Determinant proc public FRAME uses xmm6 xmm7 xmm8 xmm9 xmm10 inMat : ptr, rows : qword
; Save xmm registers here and do the calculation in the recursive function.

INVOKE RecursiveDetCalc, rcx, rdx
ret
Determinant endp

end

8) After compiling the 64-bit Release Build and running you will obtain results similar to the image below:

Disregard the difference in the determinant value, which is due to rounding errors under different variations of the calculation.

Why is ASM slower?

As mentioned, I made a number of optimizations to the ASM code but was not enough to beat the C++ compilation. The SIMD parts, namely the 4×4 minor determinants calculations are faster on the ASM code, but they do not weight that much in the total time taken by the whole.
I have seen the ASM listing produced by the C++ compiler and some parts are just mind blowing – nobody would believe a human would code that way (if he does the code would be almost impossible to maintain). The compiler uses every trick under the table in an automated way – difficult to beat. It knows about everything about how the pipelines and predictive branching work, it reorders of instructions, does loop tiling and uses cache-oblivious algorithms.

UPDATE 1

At the time of this writing, ASM programming still produces much faster code when compared with other programming languages or compilers. It is too early to claim that ASM programming is dead. I selected two popular languages and environments and replicated the C++ code.

Lazarus/Free Pascal

Lazarus is an IDE that sports most RAD features of Delphi (old versions). Its integrated Free Pascal compiler appears to produce 64-bit executables a little faster than Delphi (although a little slower for 32-bit).
When compared with the Visual Studio C++ compiler, it lagged behind in our test, taking almost 30% more time.
For most applications this will not be a drama, as you know.

You can download the full Free Pascal source code for the test from below. There are a couple of points to mention.

For 32-bit, you need to assemble the ASM with JWASM/HJWASM (using the switch -zt0), not with MASM, in order to remove the STDCALL name mangling of the API calls (ex: _HeapAlloc@12). Free Pascal (and Delphi as well) are not able to tackle with that.
Unlike Delphi, Free Pascal is not able to handle the API references within the ASM code at link time without wrapper functions. This is an inconvenience, although does not reflect sensibly in the overall performance.

Visual Studio/C#

C# is a nice programming language invented by Microsoft.
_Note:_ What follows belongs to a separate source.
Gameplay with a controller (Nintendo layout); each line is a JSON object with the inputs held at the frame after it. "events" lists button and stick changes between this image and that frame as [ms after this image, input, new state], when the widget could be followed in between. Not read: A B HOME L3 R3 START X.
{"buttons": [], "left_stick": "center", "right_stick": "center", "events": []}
In its current implementation, it is heavily integrated with the huge .Net Framework and the huge Common Language Runtime.
Although C# has been performing faster and faster throughout the years, in our test the JIT compiler did not produce astonishing results on the speed department. I do believe the C# source can be improved for speed, no doubts about that, but also the C++ and Free Pascal can. So, don’t rush to take conclusions.
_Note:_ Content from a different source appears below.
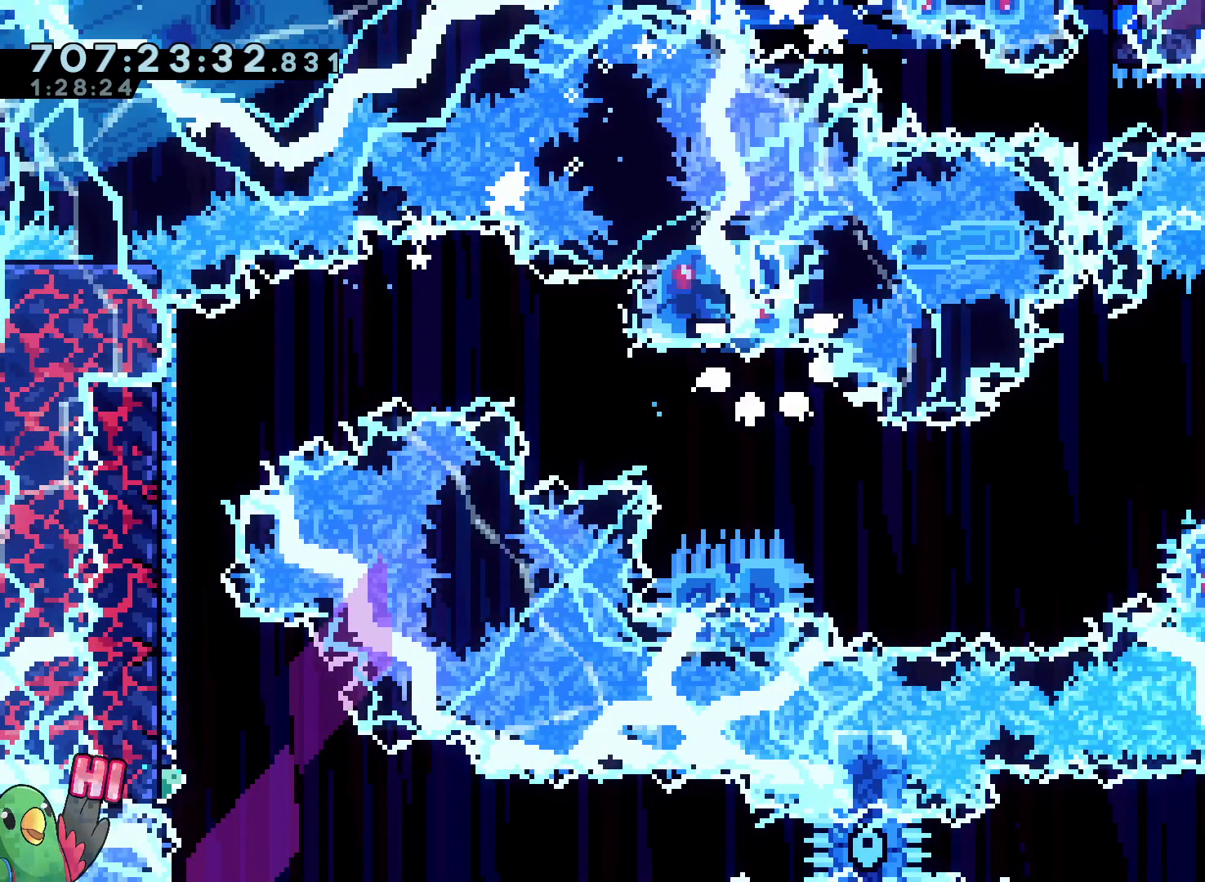
{"buttons": [], "left_stick": "center", "right_stick": "center", "events": []}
You can download from below the full C# source code for the test. As usual, the ASM is called through a C++ CLI class, otherwise we would need another DLL.

We have used VS 2015. You must build either for x64 or for x86 CPUs, not for Any Cpu.
You can build it as well as a single x86 or x64 executable (no DLL at all) through simple batch files, as shown in the directory CSharpSingleExe of your download. This is based in our article Mixing .NET and Assembly Language in a standalone 64-bit exe .

UPDATE 2

I decided to replicate the C++ versus ASM test without using heap memory, just stack memory.
The impact of heap allocation is real but not tantamount (about 16-18%) and affects both C++ and ASM in the (almost) same degree. The conclusion remains the same – as expected – but the test is now more transparent. The changed code can be downloaded from below (CalcDetStackMem.zip).

Update History

18 Apr 2017 – Initial Article
28 Apr 2017 – Included equivalent tests for Free Pascal and C#. Small fixes in the ASM for both x86 and x64.
5 May 2017 – C++ versus ASM test using Stack instead of Heap memory allocation.